JFM - No pior quadro clínico, provoca cancro, um cancro que é diferente dos outros tipos de cancros da bexiga, em geral mais agressivo. A consequência é a pessoa ter que tirar a bexiga, o aparelho urinário e fazer as modificações necessárias.

PL - Mesmo depois de detectada a neoplasia, pode partir-se para a solução cirúrgica sem se ter ainda percebido qual foi a origem?

JFM - Exactamente. Pode detectar-se o cancro da bexiga sem saber qual foi o agente causal. Só se vem a descobrir após a cirurgia.

Agora, se a doença for detectada antes dessa fase, pode ser tratada com medicamentos que matam definitivamente o agente causador.

PL - O medicamento chama-se Praziquantel, é correcto?

JFM - Sim, presentemente o mais sofisticado da investigação actual é o Praziquantel. Em 24 horas fica o assunto resolvido.

PL - Ou seja, a doença tem cura?

JFM - Claro, cura total!
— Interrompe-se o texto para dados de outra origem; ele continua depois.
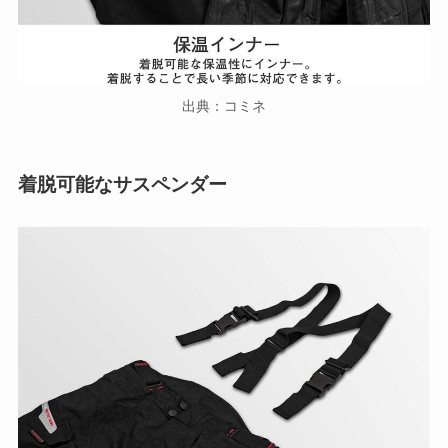
出典：コミネ
着脱可能なサスペンダー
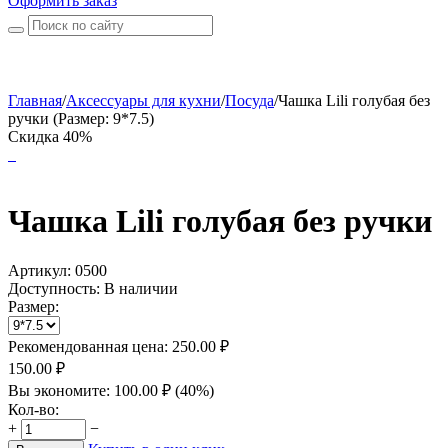
Оформить заказ
Главная
/
Аксессуары для кухни
/
Посуда
/
Чашка Lili голубая без
ручки (Размер: 9*7.5)
Скидка 40%
Чашка Lili голубая без ручки
Артикул:
0500
Доступность:
В наличии
Размер:
Рекомендованная цена:
250.00
₽
150.00
₽
Вы экономите:
100.00
₽
(
40
%)
Кол-во:
+
−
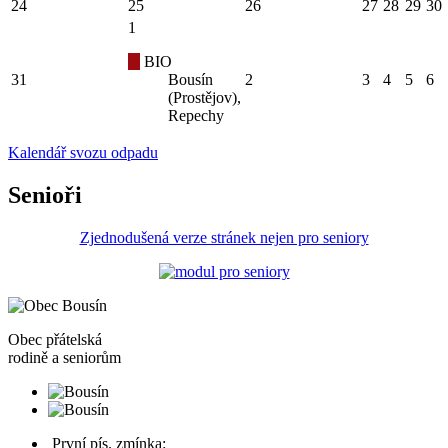
24
25
26
27
28
29
30
1
BIO
31
Bousín
2
3
4
5
6
(Prostějov),
Repechy
Kalendář svozu odpadu
Senioři
Zjednodušená verze stránek nejen pro seniory
Obec
přátelská
rodině a seniorům
První pís. zmínka:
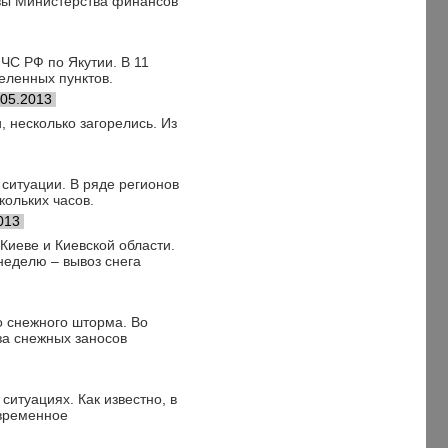
авы Министерства финансов
ЧС РФ по Якутии. В 11
еленных пунктов.
.05.2013
, несколько загорелись. Из
ситуации. В ряде регионов
кольких часов.
013
Киеве и Киевской области.
еделю – вывоз снега
о снежного шторма. Во
за снежных заносов
итуациях. Как известно, в
евременное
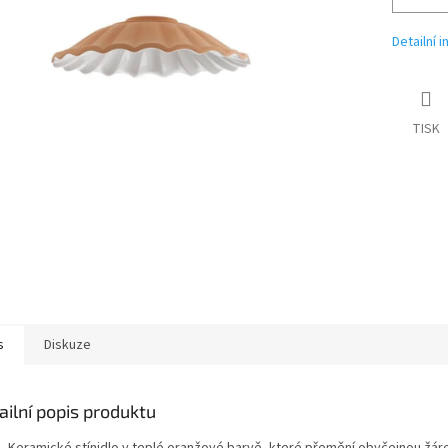
Detailní 
TISK
s
Diskuze
ailní popis produktu
— Keramické stínidlo v teplé oranžové barvě, které přemění obyčejnou žár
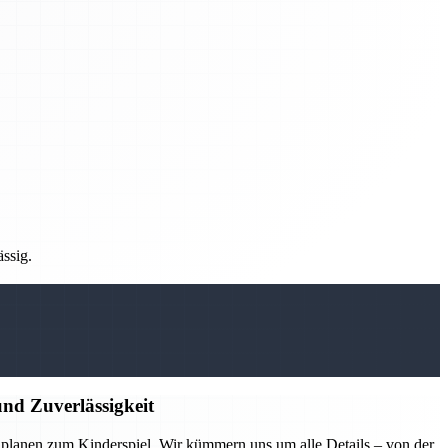
ässig.
nd Zuverlässigkeit
lanen zum Kinderspiel. Wir kümmern uns um alle Details – von der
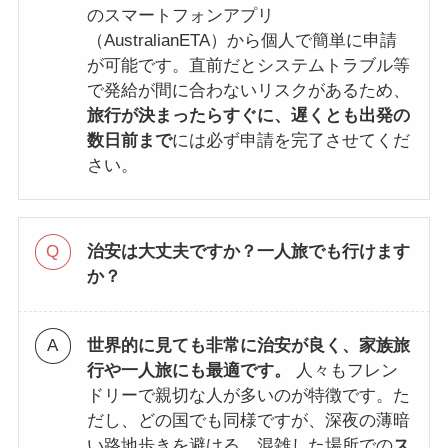
のスマートフォンアプリ
（AustralianETA）から個人で簡単に申請
が可能です。直前だとシステムトラブル等
で発給が間に合わないリスクがあるため、
旅行が決まったらすぐに、遅くとも出発の
数日前まで
には必ず申請を完了させてくだ
さい。
治安は大丈夫ですか？一人旅でも行けます
か？
世界的に見ても非常に治安が良く、家族旅
行や一人旅にも最適です。
人々もフレン
ドリーで親切な人が多いのが特徴です。た
だし、どの国でも同様ですが、深夜の薄暗
い路地歩きを避ける、混雑した場所での
ス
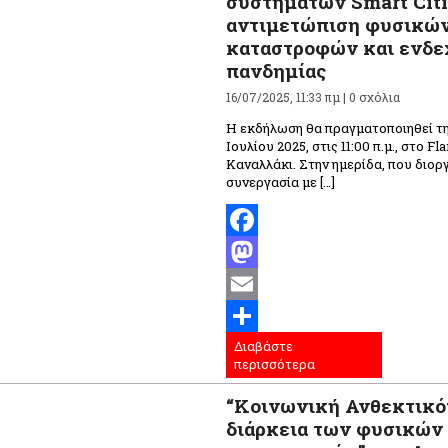
συστημάτων Smart Citi
αντιμετώπιση φυσικώ
καταστροφών και ενδ
πανδημίας
16/07/2025, 11:33 πμ |
0 σχόλια
Η εκδήλωση θα πραγματοποιηθεί τ
Ιουλίου 2025, στις 11:00 π.μ., στο F
Καναλλάκι. Στην ημερίδα, που διορ
συνεργασία με […]
Facebook
Mastodon
Email
Διαβάστε
Μοιραστείτε
περισσότερα
“Κοινωνική Ανθεκτικό
διάρκεια των φυσικών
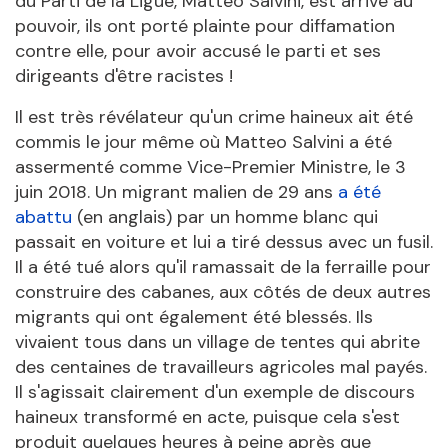
du Parti de la Ligue, Matteo Salvini, est arrivé au
pouvoir, ils ont porté plainte pour diffamation
contre elle, pour avoir accusé le parti et ses
dirigeants d'être racistes !
Il est très révélateur qu'un crime haineux ait été
commis le jour même où Matteo Salvini a été
assermenté comme Vice-Premier Ministre, le 3
juin 2018. Un migrant malien de 29 ans
a été
abattu
(en anglais) par un homme blanc qui
passait en voiture et lui a tiré dessus avec un fusil.
Il a été tué alors qu'il ramassait de la ferraille pour
construire des cabanes, aux côtés de deux autres
migrants qui ont également été blessés. Ils
vivaient tous dans un village de tentes qui abrite
des centaines de travailleurs agricoles mal payés.
Il s'agissait clairement d'un exemple de discours
haineux transformé en acte, puisque cela s'est
produit quelques heures à peine après que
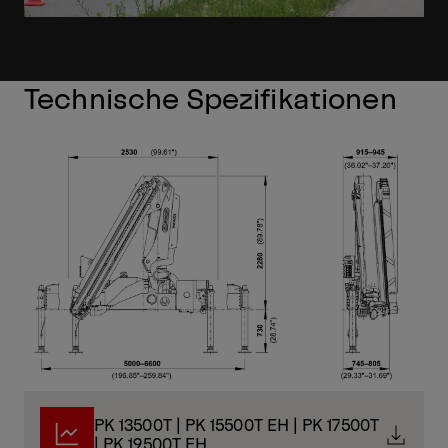
Technische Spezifikationen
PK 13500T | PK 15500T EH | PK 17500T
| PK 19500T EH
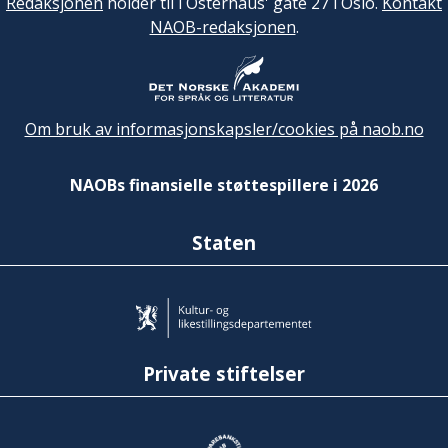
Redaksjonen
holder til i Osterhaus' gate 27 i Oslo.
Kontakt
NAOB-redaksjonen
.
Om bruk av informasjonskapsler/cookies på naob.no
NAOBs finansielle støttespillere i 2026
Staten
Private stiftelser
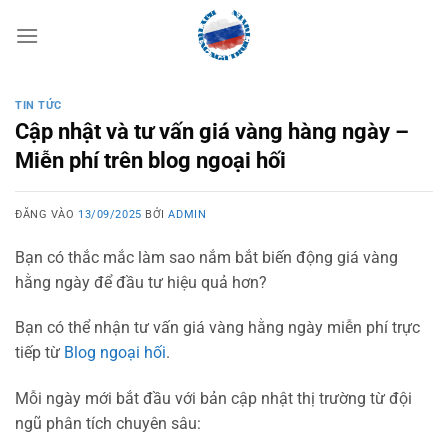
Bỏ
qua
nội
dung
TIN TỨC
Cập nhật và tư vấn giá vàng hàng ngày –
Miễn phí trên blog ngoại hối
ĐĂNG VÀO
13/09/2025
BỞI
ADMIN
Bạn có thắc mắc làm sao nắm bắt biến động giá vàng
hằng ngày để đầu tư hiệu quả hơn?
Bạn có thể nhận tư vấn giá vàng hằng ngày miễn phí trực
tiếp từ
Blog ngoại hối
.
Mỗi ngày mới bắt đầu với bản cập nhật thị trường từ đội
ngũ phân tích chuyên sâu:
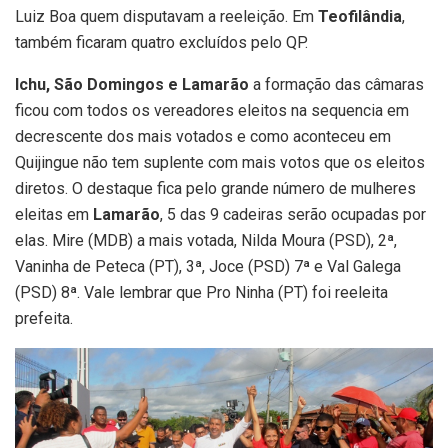
Luiz Boa quem disputavam a reeleição. Em
Teofilândia
,
também ficaram quatro excluídos pelo QP.
Ichu, São Domingos e Lamarão
a formação das câmaras
ficou com todos os vereadores eleitos na sequencia em
decrescente dos mais votados e como aconteceu em
Quijingue não tem suplente com mais votos que os eleitos
diretos. O destaque fica pelo grande número de mulheres
eleitas em
Lamarão
, 5 das 9 cadeiras serão ocupadas por
elas. Mire (MDB) a mais votada, Nilda Moura (PSD), 2ª,
Vaninha de Peteca (PT), 3ª, Joce (PSD) 7ª e Val Galega
(PSD) 8ª. Vale lembrar que Pro Ninha (PT) foi reeleita
prefeita.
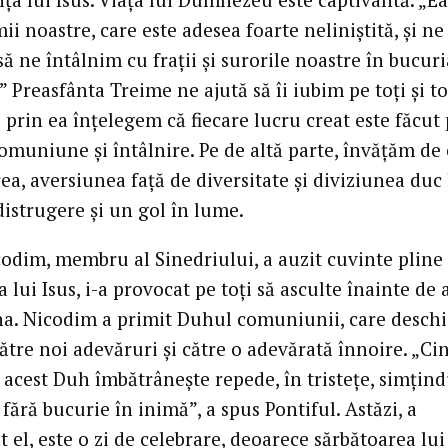
ii noastre, care este adesea foarte neliniștită, și ne
ă ne întâlnim cu frații și surorile noastre în bucuri
 Preasfânta Treime ne ajută să îi iubim pe toți și to
 prin ea înțelegem că fiecare lucru creat este făcut
comuniune și întâlnire. Pe de altă parte, învățăm de
ea, aversiunea față de diversitate și diviziunea duc 
 distrugere și un gol în lume.
odim, membru al Sinedriului, a auzit cuvinte pline
 lui Isus, i-a provocat pe toți să asculte înainte de a
. Nicodim a primit Duhul comuniunii, care desch
ătre noi adevăruri și către o adevărată înnoire. „Ci
 acest Duh îmbătrânește repede, în tristețe, simțind
 fără bucurie în inimă”, a spus Pontiful. Astăzi, a
 el, este o zi de celebrare, deoarece sărbătoarea lui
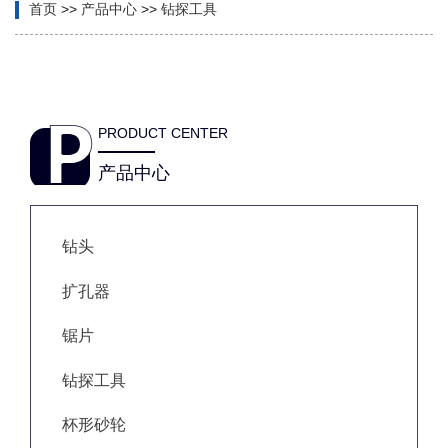
首页
>>
产品中心
>>
钻探工具
PRODUCT CENTER
产品中心
钻头
扩孔器
锯片
钻探工具
杯形砂轮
Cura radical!

PL - Como é que se contrai esta doença?

JFM - Na água. Água doce, não água salgada. Nos rios ou ribeiros.

PL - Não tem que ser água estagnada?

JFM - Não, uma água qualquer.

PL - Há alguma semelhança entre esta doença e a bilharzíaze, ou bilharziose?

JFM - É a mesma coisa, é a mesma doença.

PL - O que aconselharia às pessoas que vão agora a África?

JFM - Evitar o contacto com a água doce, em rios ou lagos, sobretudo se tiverem lesões cutâneas, porque o germe entra pela pele.

PL - A transmissão não é feita por ingestão da água?

JFM - Não, não, é por contacto cutâneo, não é por beber. Se tomarem banho e tiverem alguma ferida recente, é muito perigoso.

PL - A doença está muito disseminada, ou é rara?

JFM - É muito frequente, em zonas tropicais.

PL - Quer deixar aqui alguma mensagem, sobre este assunto ou outro, que se lhe afigure actual ou oportuna?

Marcas de penetração de larvas na pele

JFM - Olhe, acho que tem havido um exagero nos media relativamente a doenças, nomeadamente ligadas à próstata e a doenças sexuais. As pessoas entram em pânico.

Por exemplo, o cancro da próstata, se bem que é uma doença que deve ser vigiada, mas não é algo de tão perigoso como as pessoas imaginam. Não é uma causa de morte!